══ Working data ══

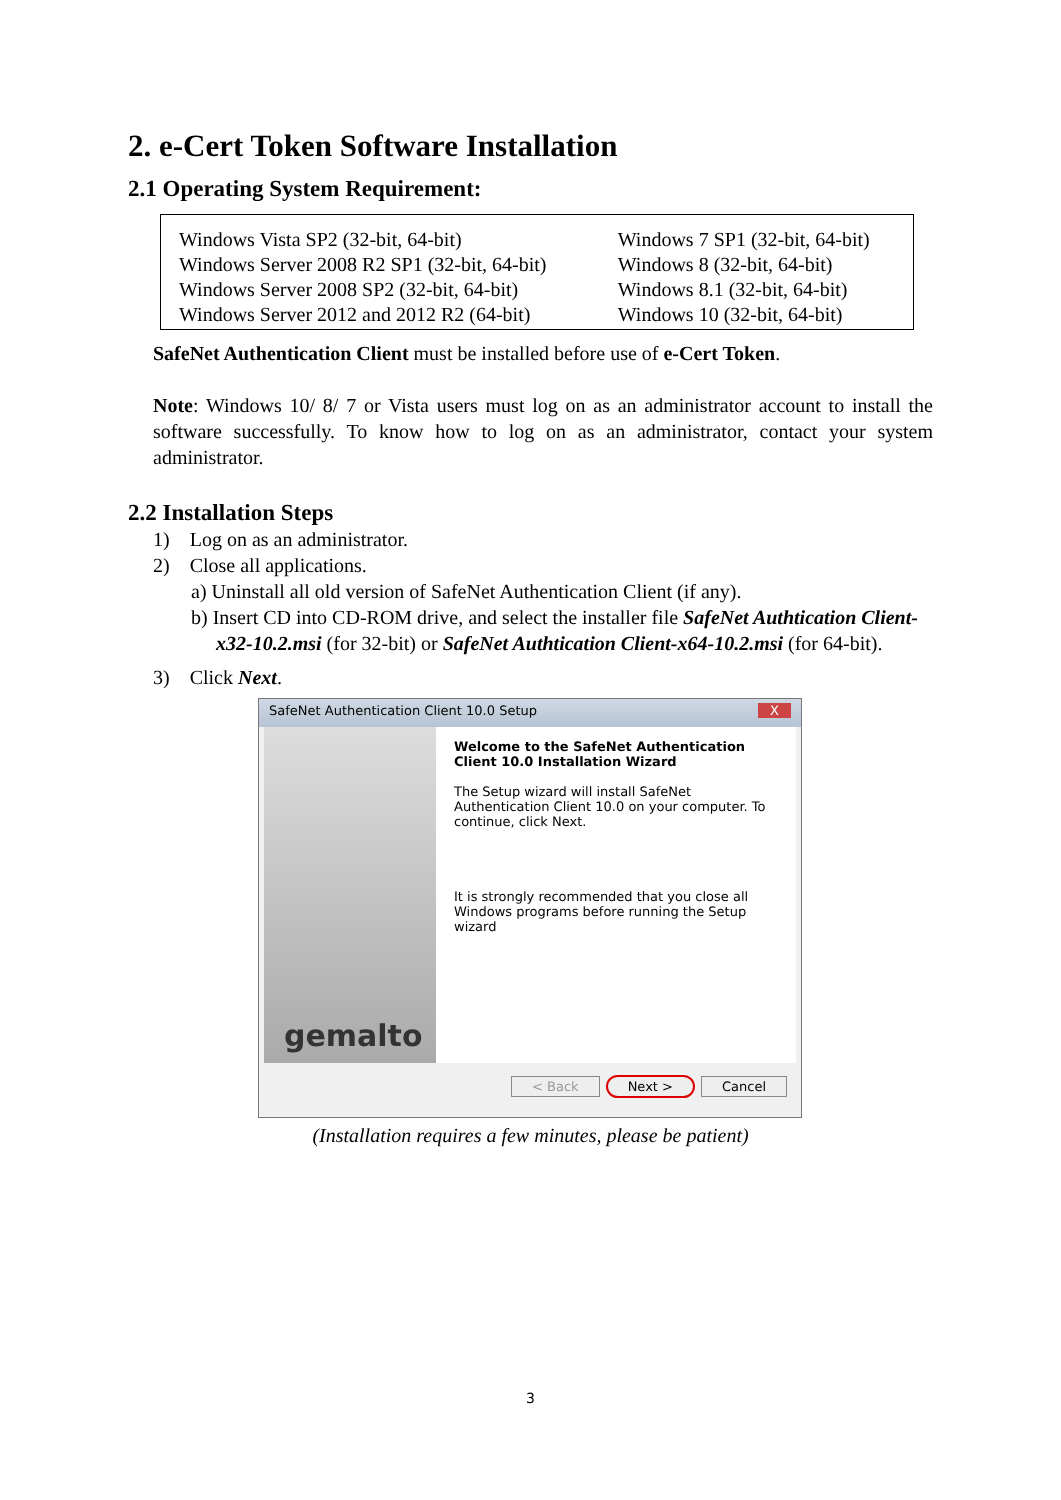2. e-Cert Token Software Installation
2.1 Operating System Requirement:
| Windows Vista SP2 (32-bit, 64-bit) Windows Server 2008 R2 SP1 (32-bit, 64-bit) Windows Server 2008 SP2 (32-bit, 64-bit) Windows Server 2012 and 2012 R2 (64-bit) | Windows 7 SP1 (32-bit, 64-bit) Windows 8 (32-bit, 64-bit) Windows 8.1 (32-bit, 64-bit) Windows 10 (32-bit, 64-bit) |
SafeNet Authentication Client must be installed before use of e-Cert Token.
Note: Windows 10/ 8/ 7 or Vista users must log on as an administrator account to install the software successfully. To know how to log on as an administrator, contact your system administrator.
2.2 Installation Steps
1) Log on as an administrator.
2) Close all applications.
a) Uninstall all old version of SafeNet Authentication Client (if any).
b) Insert CD into CD-ROM drive, and select the installer file SafeNet Authtication Client-x32-10.2.msi (for 32-bit) or SafeNet Authtication Client-x64-10.2.msi (for 64-bit).
3) Click Next.
SafeNet Authentication Client 10.0 Setup X
gemalto
Welcome to the SafeNet Authentication Client 10.0 Installation Wizard
The Setup wizard will install SafeNet Authentication Client 10.0 on your computer. To continue, click Next.
It is strongly recommended that you close all Windows programs before running the Setup wizard
< Back Next > Cancel
(Installation requires a few minutes, please be patient)
3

═══

• Problem to solve: Give back the line containing "a) Uninstall all" and all the lines after it through the end of the records, unchanged.

• Exercise response:
a) Uninstall all old version of SafeNet Authentication Client (if any).
b) Insert CD into CD-ROM drive, and select the installer file SafeNet Authtication Client-x32-10.2.msi (for 32-bit) or SafeNet Authtication Client-x64-10.2.msi (for 64-bit).
3) Click Next.
SafeNet Authentication Client 10.0 Setup X
gemalto
Welcome to the SafeNet Authentication Client 10.0 Installation Wizard
The Setup wizard will install SafeNet Authentication Client 10.0 on your computer. To continue, click Next.
It is strongly recommended that you close all Windows programs before running the Setup wizard
< Back Next > Cancel
(Installation requires a few minutes, please be patient)
3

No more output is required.